# START OF Reading text

Wednesday, 18 March 2015

Step By Step Sculpt Part 06!

Part 1, Part 2, Part 3, Part 4, Part 5,

Before I cook the clay for the second time I have decided that I want to do some work on the feet.

The first thing to do is bulk them out to get a reasonable idea of size. It is very easy to sculpt hands and feet out of scale, put in a lot of work and then realise that they are too large or too small, and have to scrap them. When working on 28mm wargames miniatures there is a bit more tolerance on this as many wargames figures have developed their own style which has led to heads, hand and feet being oversized quite a bit. When working on this larger scale miniature though it is very important that the whole figure is in proportion.

I plan to work on the soles of the boots later on (after baking), so I have just roughly built them.
Initially I started work on the left boot. Getting it basically boot shaped and building up the cuff around the ankle.

I was building the ankle part into quite an open style, however I wasn't very happy with that, so I will change it later.


Overall I am happy that it looks like a left boot, and is the correct scale for the figure.


I tightened up the cuff and brought it in around the ankle, then started work on the front detailing.


The clients drawing shows detail down the front of the boot that looks like a similar plate design to that on the figures left side and right shoulder. However, with the positioning and the small scale of the detail I am concerned that it looks like he has lace up boots. I don't feel that this is very in keeping with the high-tech design, so I may add a strap across the ankle later on. Also, I felt that the boot needed more of a definite division between it, and the trousers, so I am trying a rib around the top of the boot.


I didn't want to get to far ahead with the left boot without doing the right one. So I have started to build that one up too. I have found that while I add clay to the right foot I have caught the left foot once or twice with the sculpting tool. It is annoying to damage finished areas while working on other pieces close by, so I can see i am going to have to bake it soon...


Monday, 16 March 2015

Star Trek Attack Wing Vs. X-Wing

As a quick break from the sculpting posts I am going to look at Star Trek Attack Wing and it's sister game X-Wing.


 
I initially resisted jump on to either Star Trek Attack Wing (STAW) or X-Wing, as I felt the cost of building a meaningful fleet was prohibitive. However, due to my gaming pals having picked up those games it seemed only right to give them a try. We tried STAW first, and the simplicity and effectiveness of the system really caught our attention. I do have Wings of Glory, or to be more precise Wings of War, it's predecessor, which is the origin of the system and is a World War One fighter game. So the basic concept wasn't that new, but the execution in this instance is very well done.

# END OF Reading text
# START OF Supplied data

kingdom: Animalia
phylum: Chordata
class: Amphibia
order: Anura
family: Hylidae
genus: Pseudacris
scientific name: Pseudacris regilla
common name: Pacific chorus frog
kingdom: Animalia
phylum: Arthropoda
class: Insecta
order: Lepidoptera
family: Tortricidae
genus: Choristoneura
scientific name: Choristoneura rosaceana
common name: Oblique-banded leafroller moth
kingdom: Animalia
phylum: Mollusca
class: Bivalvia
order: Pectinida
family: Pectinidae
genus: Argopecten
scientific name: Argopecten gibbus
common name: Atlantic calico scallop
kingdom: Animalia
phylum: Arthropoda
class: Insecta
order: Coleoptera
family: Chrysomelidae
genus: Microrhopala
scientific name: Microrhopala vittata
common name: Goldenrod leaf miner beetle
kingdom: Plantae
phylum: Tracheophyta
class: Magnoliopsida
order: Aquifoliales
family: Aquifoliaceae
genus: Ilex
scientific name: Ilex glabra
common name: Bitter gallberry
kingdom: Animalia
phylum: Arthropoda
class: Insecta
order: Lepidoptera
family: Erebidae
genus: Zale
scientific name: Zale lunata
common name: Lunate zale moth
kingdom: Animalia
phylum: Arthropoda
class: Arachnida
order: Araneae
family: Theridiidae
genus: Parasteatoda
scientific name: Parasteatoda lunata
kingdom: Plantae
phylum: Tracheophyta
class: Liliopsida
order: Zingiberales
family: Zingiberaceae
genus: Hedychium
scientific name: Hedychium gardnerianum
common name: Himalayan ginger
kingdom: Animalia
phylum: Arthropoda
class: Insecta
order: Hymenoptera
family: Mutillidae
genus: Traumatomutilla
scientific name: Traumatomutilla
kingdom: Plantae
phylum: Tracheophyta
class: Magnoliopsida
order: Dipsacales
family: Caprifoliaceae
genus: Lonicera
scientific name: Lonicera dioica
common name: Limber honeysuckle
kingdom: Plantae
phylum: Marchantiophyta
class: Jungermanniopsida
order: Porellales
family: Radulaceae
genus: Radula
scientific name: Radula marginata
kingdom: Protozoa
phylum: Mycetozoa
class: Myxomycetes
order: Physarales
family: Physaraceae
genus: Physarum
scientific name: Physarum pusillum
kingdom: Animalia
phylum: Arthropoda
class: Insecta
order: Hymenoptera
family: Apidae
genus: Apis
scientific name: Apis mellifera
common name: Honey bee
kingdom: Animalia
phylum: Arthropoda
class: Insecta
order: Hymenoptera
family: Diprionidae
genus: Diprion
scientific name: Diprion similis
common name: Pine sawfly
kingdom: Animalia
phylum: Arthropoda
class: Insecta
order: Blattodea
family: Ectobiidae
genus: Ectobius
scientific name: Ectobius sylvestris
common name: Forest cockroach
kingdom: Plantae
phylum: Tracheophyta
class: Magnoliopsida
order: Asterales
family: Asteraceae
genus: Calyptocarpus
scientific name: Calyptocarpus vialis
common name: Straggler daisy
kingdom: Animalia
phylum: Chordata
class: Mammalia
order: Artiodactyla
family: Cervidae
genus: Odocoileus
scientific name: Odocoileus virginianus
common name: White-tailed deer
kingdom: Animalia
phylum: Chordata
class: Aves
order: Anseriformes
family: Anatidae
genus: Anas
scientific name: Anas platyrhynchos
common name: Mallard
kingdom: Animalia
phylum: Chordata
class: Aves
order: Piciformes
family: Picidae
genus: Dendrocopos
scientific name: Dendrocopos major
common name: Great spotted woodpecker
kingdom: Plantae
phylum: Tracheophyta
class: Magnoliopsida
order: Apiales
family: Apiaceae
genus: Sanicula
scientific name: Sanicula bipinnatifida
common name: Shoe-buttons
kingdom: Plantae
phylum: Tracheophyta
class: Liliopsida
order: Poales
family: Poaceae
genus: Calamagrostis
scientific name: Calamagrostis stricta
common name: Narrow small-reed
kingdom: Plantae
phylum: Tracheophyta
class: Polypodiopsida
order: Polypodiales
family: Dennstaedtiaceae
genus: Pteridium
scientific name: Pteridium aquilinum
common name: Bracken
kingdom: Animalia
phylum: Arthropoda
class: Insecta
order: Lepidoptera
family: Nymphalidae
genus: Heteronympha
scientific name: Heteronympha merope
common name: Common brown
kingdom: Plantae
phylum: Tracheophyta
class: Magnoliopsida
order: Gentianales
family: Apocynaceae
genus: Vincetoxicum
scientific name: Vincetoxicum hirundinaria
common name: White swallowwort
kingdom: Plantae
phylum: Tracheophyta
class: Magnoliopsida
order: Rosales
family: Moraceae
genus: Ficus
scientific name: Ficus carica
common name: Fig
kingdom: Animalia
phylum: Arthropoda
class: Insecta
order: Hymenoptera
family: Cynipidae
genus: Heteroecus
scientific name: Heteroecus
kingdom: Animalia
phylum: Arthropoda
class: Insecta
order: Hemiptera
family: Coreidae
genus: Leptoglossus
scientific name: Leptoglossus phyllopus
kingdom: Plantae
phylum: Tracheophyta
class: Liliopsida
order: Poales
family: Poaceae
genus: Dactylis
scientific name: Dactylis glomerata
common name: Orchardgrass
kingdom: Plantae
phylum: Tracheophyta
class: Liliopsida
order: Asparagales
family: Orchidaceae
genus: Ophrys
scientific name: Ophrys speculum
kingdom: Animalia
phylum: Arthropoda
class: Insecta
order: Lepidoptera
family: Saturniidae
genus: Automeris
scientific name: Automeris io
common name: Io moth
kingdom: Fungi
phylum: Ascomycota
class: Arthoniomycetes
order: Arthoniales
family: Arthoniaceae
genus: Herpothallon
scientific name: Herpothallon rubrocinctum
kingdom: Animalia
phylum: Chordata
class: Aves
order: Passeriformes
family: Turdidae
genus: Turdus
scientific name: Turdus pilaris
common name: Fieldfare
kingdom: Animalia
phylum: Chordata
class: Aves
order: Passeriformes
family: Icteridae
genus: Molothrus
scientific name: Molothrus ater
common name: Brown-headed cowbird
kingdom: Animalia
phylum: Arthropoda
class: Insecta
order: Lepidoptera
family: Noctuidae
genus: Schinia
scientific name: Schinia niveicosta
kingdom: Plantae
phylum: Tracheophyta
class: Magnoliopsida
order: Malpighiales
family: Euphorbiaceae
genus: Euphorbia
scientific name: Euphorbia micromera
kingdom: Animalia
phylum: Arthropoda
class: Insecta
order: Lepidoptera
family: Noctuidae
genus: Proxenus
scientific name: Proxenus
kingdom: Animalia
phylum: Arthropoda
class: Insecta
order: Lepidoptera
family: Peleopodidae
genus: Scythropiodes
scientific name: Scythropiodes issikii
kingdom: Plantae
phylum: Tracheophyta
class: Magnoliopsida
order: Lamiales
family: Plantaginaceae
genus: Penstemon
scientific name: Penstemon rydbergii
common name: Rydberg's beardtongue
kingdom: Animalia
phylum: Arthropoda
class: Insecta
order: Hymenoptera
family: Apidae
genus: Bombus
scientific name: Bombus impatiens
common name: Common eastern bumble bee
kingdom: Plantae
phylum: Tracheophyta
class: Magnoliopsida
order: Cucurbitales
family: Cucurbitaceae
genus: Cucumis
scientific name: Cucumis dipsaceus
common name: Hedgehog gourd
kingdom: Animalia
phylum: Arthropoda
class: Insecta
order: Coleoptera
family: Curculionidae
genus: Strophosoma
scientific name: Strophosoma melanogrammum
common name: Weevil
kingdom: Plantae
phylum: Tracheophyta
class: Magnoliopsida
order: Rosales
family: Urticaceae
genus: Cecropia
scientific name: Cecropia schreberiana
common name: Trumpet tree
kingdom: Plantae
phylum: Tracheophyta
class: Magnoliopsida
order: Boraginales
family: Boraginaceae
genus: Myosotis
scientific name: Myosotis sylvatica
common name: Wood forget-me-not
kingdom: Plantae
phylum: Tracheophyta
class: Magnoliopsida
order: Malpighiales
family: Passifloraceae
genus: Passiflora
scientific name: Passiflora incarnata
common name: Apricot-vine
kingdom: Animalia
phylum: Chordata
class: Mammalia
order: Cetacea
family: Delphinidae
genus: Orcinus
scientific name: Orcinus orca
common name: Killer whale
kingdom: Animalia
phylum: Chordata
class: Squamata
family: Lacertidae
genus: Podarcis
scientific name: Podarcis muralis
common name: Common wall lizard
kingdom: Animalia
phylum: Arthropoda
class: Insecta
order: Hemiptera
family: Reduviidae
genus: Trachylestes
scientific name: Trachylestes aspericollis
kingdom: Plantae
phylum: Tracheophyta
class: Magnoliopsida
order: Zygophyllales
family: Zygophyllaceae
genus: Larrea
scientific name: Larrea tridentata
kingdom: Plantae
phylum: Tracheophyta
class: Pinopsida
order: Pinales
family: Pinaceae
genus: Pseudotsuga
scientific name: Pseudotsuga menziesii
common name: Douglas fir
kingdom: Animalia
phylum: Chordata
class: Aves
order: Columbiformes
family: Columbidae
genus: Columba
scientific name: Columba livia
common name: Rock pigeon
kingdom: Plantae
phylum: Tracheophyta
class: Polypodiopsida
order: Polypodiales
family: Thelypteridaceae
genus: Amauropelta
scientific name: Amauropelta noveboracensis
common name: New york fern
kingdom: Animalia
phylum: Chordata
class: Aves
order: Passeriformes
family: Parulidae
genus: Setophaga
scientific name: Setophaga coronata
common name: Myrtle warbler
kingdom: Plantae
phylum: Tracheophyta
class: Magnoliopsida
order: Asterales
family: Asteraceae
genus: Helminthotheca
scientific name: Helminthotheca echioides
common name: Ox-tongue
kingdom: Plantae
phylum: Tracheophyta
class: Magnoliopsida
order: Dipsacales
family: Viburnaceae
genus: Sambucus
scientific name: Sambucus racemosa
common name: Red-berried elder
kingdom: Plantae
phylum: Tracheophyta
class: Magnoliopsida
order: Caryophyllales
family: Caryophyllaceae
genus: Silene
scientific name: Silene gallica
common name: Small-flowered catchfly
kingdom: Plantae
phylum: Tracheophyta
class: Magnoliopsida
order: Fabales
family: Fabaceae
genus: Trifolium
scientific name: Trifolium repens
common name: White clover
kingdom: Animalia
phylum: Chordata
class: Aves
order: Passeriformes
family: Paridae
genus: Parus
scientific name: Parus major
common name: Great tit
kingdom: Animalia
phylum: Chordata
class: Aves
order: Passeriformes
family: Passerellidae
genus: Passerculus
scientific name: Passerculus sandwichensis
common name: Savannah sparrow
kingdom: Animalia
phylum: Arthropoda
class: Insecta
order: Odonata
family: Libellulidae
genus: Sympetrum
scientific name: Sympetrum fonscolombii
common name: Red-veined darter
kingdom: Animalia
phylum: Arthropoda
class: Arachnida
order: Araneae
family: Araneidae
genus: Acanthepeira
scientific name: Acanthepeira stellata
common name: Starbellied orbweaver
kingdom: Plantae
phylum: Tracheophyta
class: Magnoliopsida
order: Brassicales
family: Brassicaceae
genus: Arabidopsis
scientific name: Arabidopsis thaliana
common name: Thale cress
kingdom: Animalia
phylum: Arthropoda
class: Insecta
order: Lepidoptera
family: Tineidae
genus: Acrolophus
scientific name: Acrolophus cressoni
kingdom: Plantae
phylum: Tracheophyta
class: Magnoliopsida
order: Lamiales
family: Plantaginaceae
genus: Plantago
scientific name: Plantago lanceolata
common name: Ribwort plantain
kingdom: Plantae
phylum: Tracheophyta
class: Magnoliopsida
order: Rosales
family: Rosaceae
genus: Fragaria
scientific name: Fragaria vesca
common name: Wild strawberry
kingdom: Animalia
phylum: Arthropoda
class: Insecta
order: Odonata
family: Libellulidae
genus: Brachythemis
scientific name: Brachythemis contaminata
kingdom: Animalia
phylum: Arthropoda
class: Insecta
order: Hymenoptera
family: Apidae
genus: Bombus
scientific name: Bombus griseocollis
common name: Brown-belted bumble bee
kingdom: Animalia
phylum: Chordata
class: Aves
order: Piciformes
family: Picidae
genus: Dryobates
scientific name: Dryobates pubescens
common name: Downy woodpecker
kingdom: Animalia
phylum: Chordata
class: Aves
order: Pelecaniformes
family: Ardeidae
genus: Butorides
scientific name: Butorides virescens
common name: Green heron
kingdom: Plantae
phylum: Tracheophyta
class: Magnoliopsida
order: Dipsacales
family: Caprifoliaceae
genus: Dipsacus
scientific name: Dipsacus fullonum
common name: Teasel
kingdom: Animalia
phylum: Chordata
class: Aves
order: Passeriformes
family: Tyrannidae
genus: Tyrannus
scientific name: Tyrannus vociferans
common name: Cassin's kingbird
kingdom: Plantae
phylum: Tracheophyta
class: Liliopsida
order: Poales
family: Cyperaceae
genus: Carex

# END OF Supplied data

◆ **Aim of the task**
Reproduce, word for word, the part of the blog text starting at "I didn't want" and ending at "sister game X-Wing.".

◆ **Reply to the exercise**
I didn't want to get to far ahead with the left boot without doing the right one. So I have started to build that one up too. I have found that while I add clay to the right foot I have caught the left foot once or twice with the sculpting tool. It is annoying to damage finished areas while working on other pieces close by, so I can see i am going to have to bake it soon...


Monday, 16 March 2015

Star Trek Attack Wing Vs. X-Wing

As a quick break from the sculpting posts I am going to look at Star Trek Attack Wing and it's sister game X-Wing.